### TRY IT
Your answer should be one number: how many lines of the data include the string "could"?
+===+
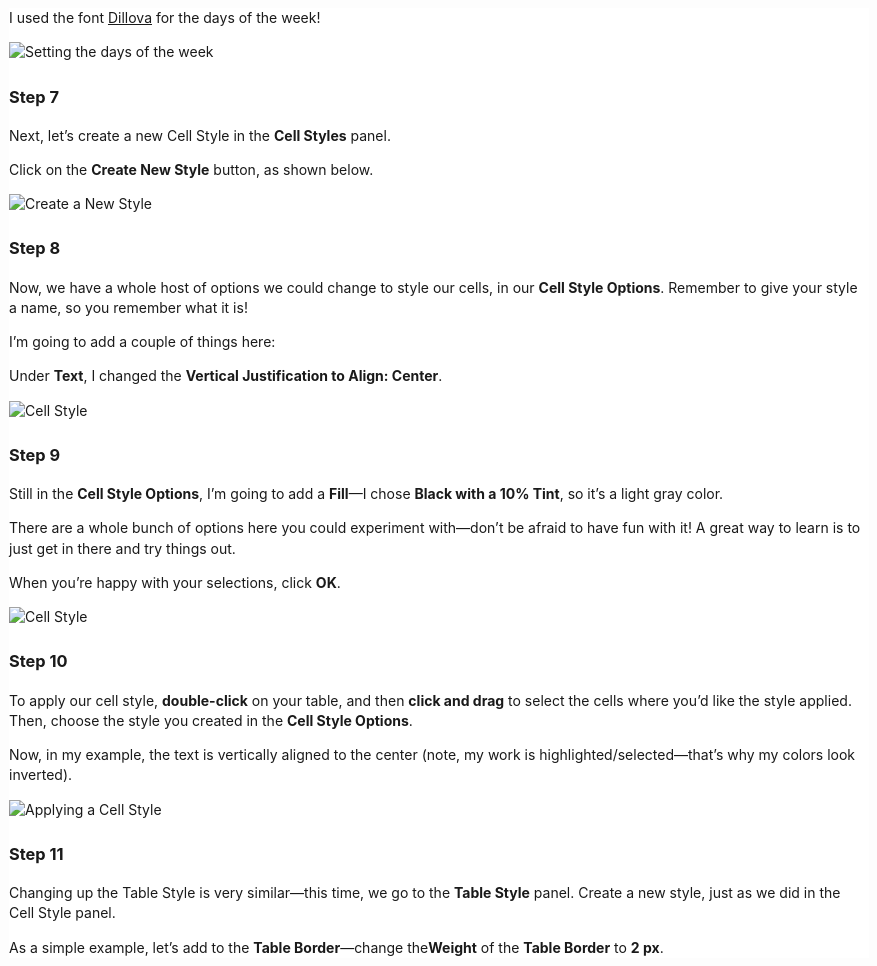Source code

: I used the font [Dillova](https://elements.envato.com/dillova-playful-script-54FDHK) for the days of the week!

![Setting the days of the week](https://image-control-storage.s3.amazonaws.com/2020/03/13094307/calendar_10.jpg)

### Step 7

Next, let’s create a new Cell Style in the **Cell Styles** panel.

Click on the **Create New Style** button, as shown below.

![Create a New Style](https://image-control-storage.s3.amazonaws.com/2020/03/13094309/calendar_11.jpg)

### Step 8

Now, we have a whole host of options we could change to style our cells, in our **Cell Style Options**. Remember to give your style a name, so you remember what it is!

I’m going to add a couple of things here:

Under **Text**, I changed the **Vertical Justification to Align: Center**.

![Cell Style](https://image-control-storage.s3.amazonaws.com/2020/03/13094310/calendar_12.jpg)

### Step 9

Still in the **Cell Style Options**, I’m going to add a **Fill**—I chose **Black with a 10% Tint**, so it’s a light gray color.

There are a whole bunch of options here you could experiment with—don’t be afraid to have fun with it! A great way to learn is to just get in there and try things out.

When you’re happy with your selections, click **OK**.

![Cell Style](https://image-control-storage.s3.amazonaws.com/2020/03/13094311/calendar_13.jpg)

### Step 10

To apply our cell style, **double-click** on your table, and then **click and drag** to select the cells where you’d like the style applied. Then, choose the style you created in the **Cell Style Options**.

Now, in my example, the text is vertically aligned to the center (note, my work is highlighted/selected—that’s why my colors look inverted).

![Applying a Cell Style](https://image-control-storage.s3.amazonaws.com/2020/03/13094313/calendar_14.jpg)

### Step 11

Changing up the Table Style is very similar—this time, we go to the **Table Style** panel. Create a new style, just as we did in the Cell Style panel.

As a simple example, let’s add to the **Table Border**—change the**Weight** of the **Table Border** to **2 px**.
+===+
### TASK RESPONSE
2